Technische Dokumentation zu OpenArm
Schnittstellenhinweise, Kontrollstapel, Bereitstellungsworkflow und Integrationsreferenzen für Teams, die mit OpenArm aufbauen.
Systemumfang
OpenArm ist als forschungsfähige Manipulationsplattform und nicht als versiegelte Blackbox konzipiert. Das System soll echtes Roboterlernen, Teleoperation, Sim-to-Real-Iteration und kontaktreiche Arbeitsabläufe unterstützen, bei denen Hardware, Software und Datenerfassung aufeinander abgestimmt bleiben müssen.
Hardware-Architektur
Der Kernarm nutzt eine anthropomorphe 7-DOF-Struktur mit menschenähnlicher Redundanz, die eine natürliche Kartierung anhand von Demonstrationsflugbahnen und eine robustere Bewegungsplanung um Hindernisse herum ermöglicht. Der mechanische Rahmen besteht aus modularem Aluminium und einer einheitlichen Montagestrategie, sodass Teams Endeffektoren, Vorrichtungen und Hilfssensoren austauschen können, ohne das gesamte System neu aufbauen zu müssen.
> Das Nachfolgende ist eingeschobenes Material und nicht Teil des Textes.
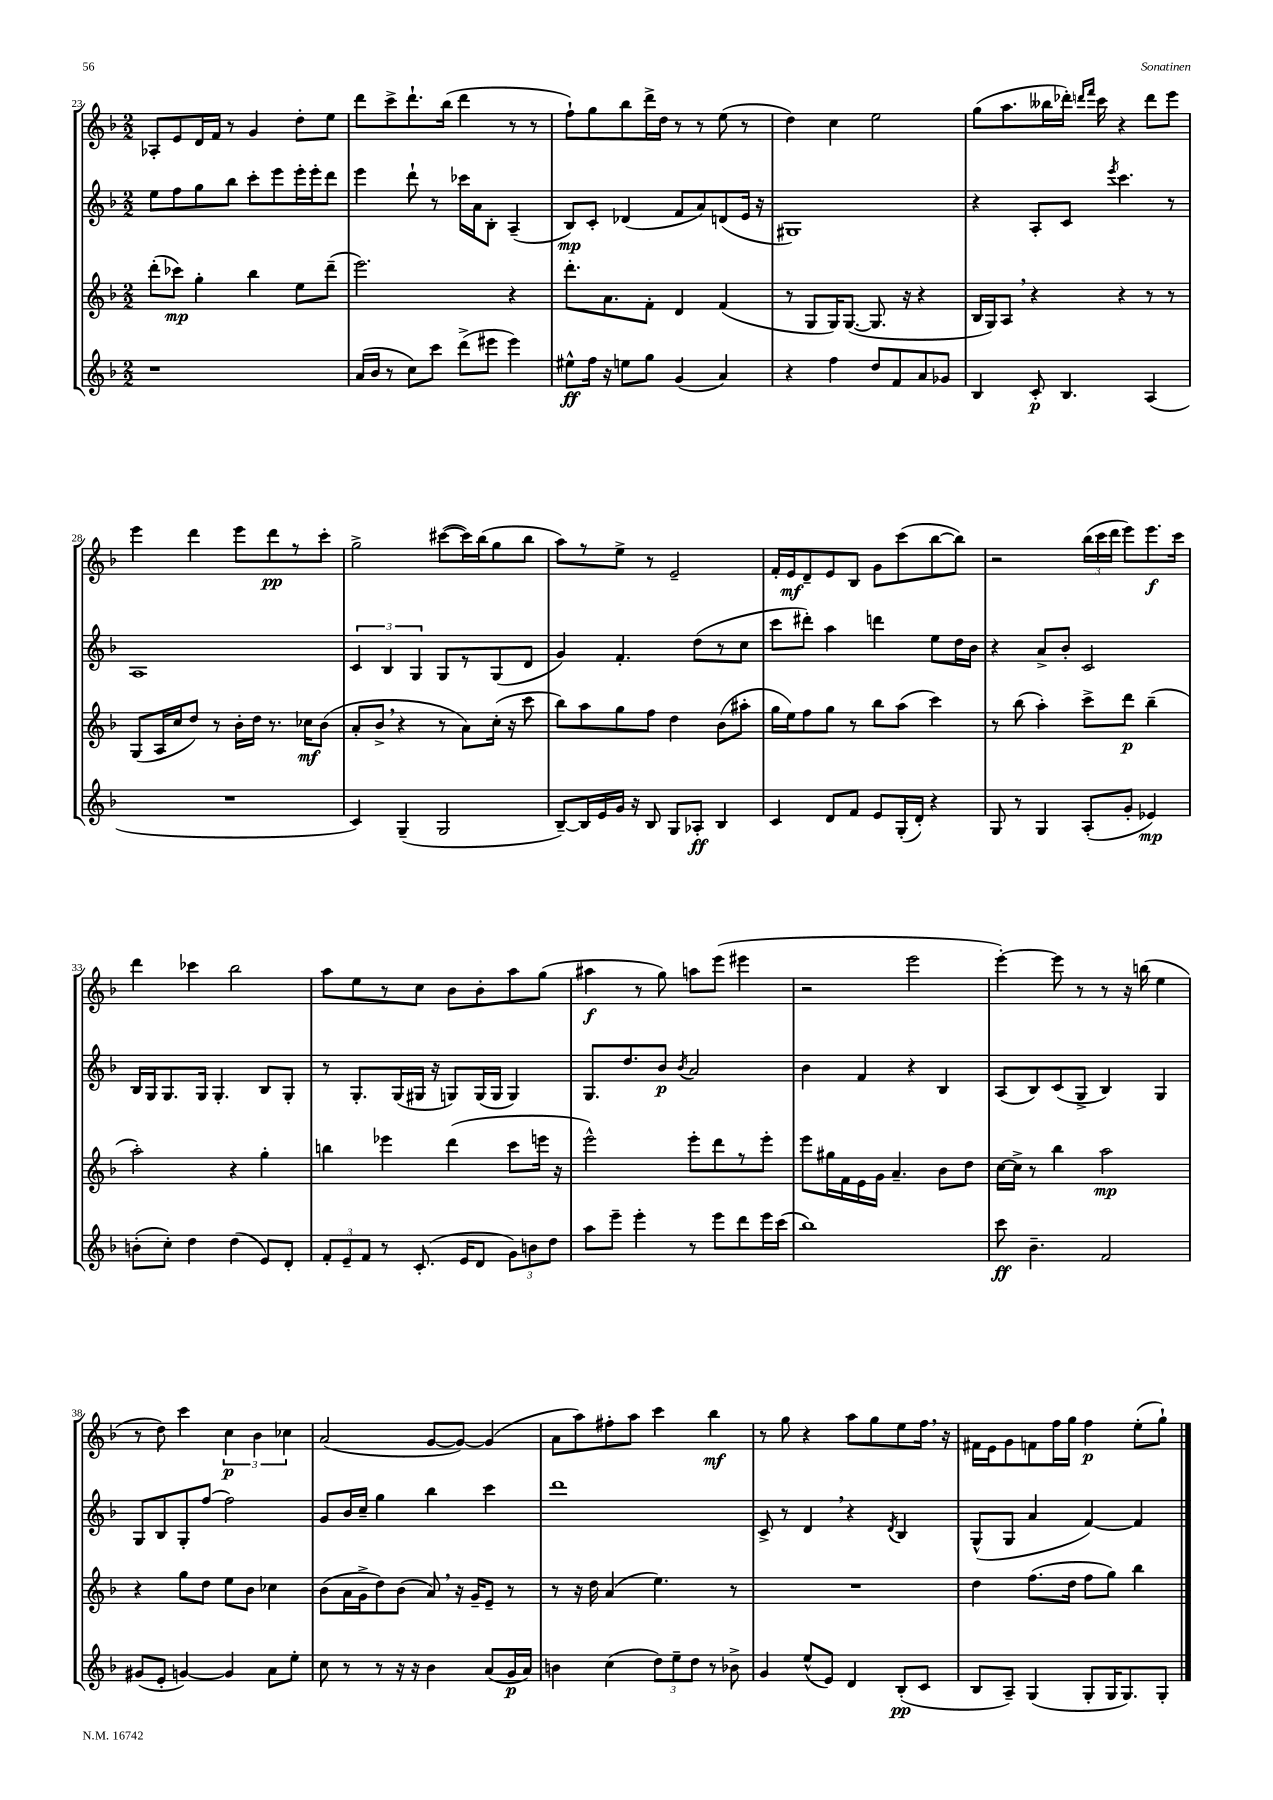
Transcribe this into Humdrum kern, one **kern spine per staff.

Informationen zu mechanischem Hubraum, Nutzlast und Montagedetails finden Sie in der entsprechenden Dokumentation OpenArm-Spezifikationen Seite.
Steuerschnittstellen
OpenArm unterstützt die Kontrollmuster, die die meisten Teams während der Evaluierung und des Einsatzes benötigen: Positionskontrolle für die Ausführung von Standardbewegungen, Geschwindigkeitskontrolle für externe Schleifen mit höherer Frequenz, Impedanzkontrolle für konforme Interaktion und kraftorientierte Modi für kontaktempfindliche Aufgaben. Für demonstrationsintensive Datenerfassungsaufbauten stehen Schwerkraftkompensation und bilaterale Teleoperation zur Verfügung.
Empfohlenes Setup — Nutzen Sie Teleoperation und Schwerkraftkompensation während der frühen Aufgabenerfassung und wechseln Sie dann zu impedanz- oder kraftbewussten Richtlinien, wenn sich die Kontaktkonsistenz verbessert.
Software-Stack
OpenArm ist so konzipiert, dass es problemlos mit ROS2-basierten Robotik-Workflows zusammenarbeitet. Der erwartete Stapel umfasst Roboterbeschreibungsressourcen, Zustandsveröffentlichung, Kontrollknoten, Protokollierung und Brücken zu Simulationsumgebungen. Die Simulationsunterstützung basiert auf MuJoCo und Isaac Sim, sodass Teams Zustandsdefinitionen, Aktionsräume und Bewertungskonventionen über reale und simulierte Läufe hinweg konsistent halten können.
Sehen Software & Simulation für die Details auf Umgebungsebene.
Integrationsworkflow
Eine typische Integrationssequenz sieht wie folgt aus: Validieren Sie die mechanische Montage und den Arbeitsbereichsabstand, überprüfen Sie die Übertragung und Kalibrierung des Gelenkzustands, führen Sie risikoarme Positionsbewegungen durch, aktivieren Sie Teleoperations- oder Impedanzmodi, verbinden Sie Protokollierung und Aufgabenmetadaten und gehen Sie dann zur strukturierten Datenerfassung oder Richtlinienbewertung über. Dieser abgestufte Ablauf verringert das Einschaltrisiko und erleichtert das Debuggen, wenn sich Sensoren, Endeffektoren oder Datenschemata ändern.
Bereitschaft zur Datenerfassung
OpenArm ist besonders nützlich, wenn das Ziel nicht nur in der Bewegungsausführung, sondern auch in der Datengenerierung besteht. Das System ist so konzipiert, dass Demonstrationen, Ausfälle, Wiederholungsversuche, Kontaktzustände und Bedienereingriffe zu wiederverwendbaren Trainingsdaten werden können. Aus diesem Grund ist die Dokumentation auf Hardware, Software, Sicherheit und Datenerfassung aufgeteilt, anstatt den Roboter als einzelnes statisches Produktblatt zu behandeln.
Sehen OpenArm-Datenerfassung für den empfohlenen Arbeitsablauf.
Referenzkarte
Plattformdesign
Systempositionierung, Architektur und warum OpenArm datenzentriert ist.
HardwareSpezifikationen
Nutzlast, Reichweite, Abmessungen und Details zur mechanischen Integration.
SoftwareROS2 und Simulation
Steuermodi, Simulationsausrichtung und Schnittstellen für die Bereitstellung.
SicherheitSicherheitshinweise
Betriebspraktiken für Human-in-the-Loop-Manipulationsarbeiten.